Se aquele fermento resistira a tantos embates abertos, a luta agora se dava de forma mais subjetiva. Há exatos 3 km da padaria do meu amigo, um grupo de capital francês abrira um grande mercado que trabalhava no atacado. Nele, se podiam adquirir não só farinha por menor preço – e de menor qualidade, diga-se de passagem -, mas também diversificadas misturas prontas para o preparo do pão. Este novo produto, também chamado de mix pré-pronto, prometia redução do desperdício, praticidade e, sobretudo, padronização.
Pari passu, surge, naquele bairro em que eu morava, uma nova padaria. Diferente do ritmo mais cadenciado da padaria do meu amigo, a Pão Progresso prometia fornadas de pães de hora em hora e a preços mais baixos. Era uma padaria mais adaptada aos tempos que chegavam: de demissões, de salários baixos e de pães de manhã, no almoço e na janta.

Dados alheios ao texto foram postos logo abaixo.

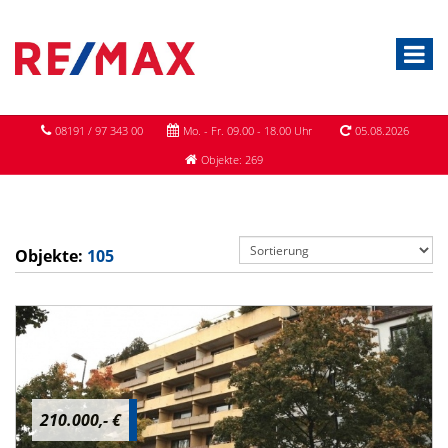
08191 / 97 343 00
Mo. - Fr. 09.00 - 18.00 Uhr
05.08.2026
Objekte: 269
Objekte:
105
210.000,- €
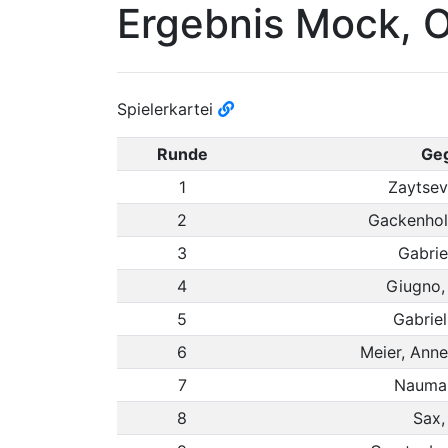
Ergebnis Mock, 
Spielerkartei
Runde
Ge
1
Zaytsev
2
Gackenholz
3
Gabrie
4
Giugno,
5
Gabriel
6
Meier, Anne
7
Nauman
8
Sax,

Sem acompanhar os novos tempos, não tardou para que a padaria A Francesinha começasse a perder clientes. O meu amigo se recusou a mudar a sua forma de fazer pão. Não admitia outro fermento, seco e econômico que fosse, senão aquele que fora gestado na Comuna de Paris. Não admitia resolver os problemas imediatos com soluções de pouco tempo de fermentação. Assim, a Padaria Pão Progresso, já no início dos anos 2000, levou os clientes que foram fermentados por décadas pela família do meu amigo.
Duas décadas depois, na quarentena por causa da corona vírus, me proponho a fazer duas coisas. Descontente com os pães de casca grossa que dominam o mercado e que prejudicam a digestão, tento fazer um fermento natural para preparar um pão mais saudável e de longa fermentação. Ao mesmo tempo, estudando parte da história política da França, através de uma obra de Karl Marx, procuro informações sobre meu bisavô, francês, que emigrou para o Brasil no final do século XIX.

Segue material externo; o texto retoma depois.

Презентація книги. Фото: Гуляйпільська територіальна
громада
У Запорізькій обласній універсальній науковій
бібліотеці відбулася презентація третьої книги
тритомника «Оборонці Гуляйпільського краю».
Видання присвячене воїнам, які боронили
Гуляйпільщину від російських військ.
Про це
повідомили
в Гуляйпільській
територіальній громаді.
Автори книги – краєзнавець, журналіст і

Por isso, me lembrei dessa história que se passou em minha infância. Saudosamente, procurei informações sobre aquele meu amigo padeiro. Depois de uma busca na internet, descubro que ele não existe mais, senão enquanto nome do estabelecimento que sua filha inaugurou no ano passado, no mesmo bairro operário em que moramos.
Ao entrar em contato com ela, descubro que o empreendimento não se trata de uma padaria comum, mas de um novo conceito, agora chamado de “artesanal”. Porém, essa filha do meu amigo padeiro me garantiu se tratar do mesmo fermento, que seu tataravô gestou na Comuna de Paris, que alimentou a insurreição de 1918 no Rio de Janeiro, que veio de trem para o seu bisavô em Vitória, que alimentou os filhos da sua avó e que foi a desgraça de seu pai em um tempo de busca de soluções rápidas e imediatas. Agora, ela, tataraneta, promete fazer uma revolução no trabalho com o pão, reintroduzindo esse mesmo fermento no gosto popular.
Voltando a história da França. No 18 Brumário de Luís Bonaparte, Karl Marx analisa o golpe de Luís Bonaparte e a sua decorrente autoproclamação como imperador em 1852, à luz da comparação com o golpe dado por seu tio, Napoleão Bonaparte, em 1804. Na ocasião, o velho barbudo reconhece que, primeiro, a história acontece como tragédia, depois, como farsa. Não viveu tanto tempo para descobrir que o desenrolar do capitalismo instituiria outra tendência também: as coisas terminam, primeiro, por uma farsa, e, depois, retornam porque deram em tragédia.
Acolhamos o ressurgimento daqueles que sumiram por uma farsa: os padeiros artesanais da periferia. Depois da tragédia, é necessário que retornemos à produção do que exige longa fermentação e que revoluciona desde baixo.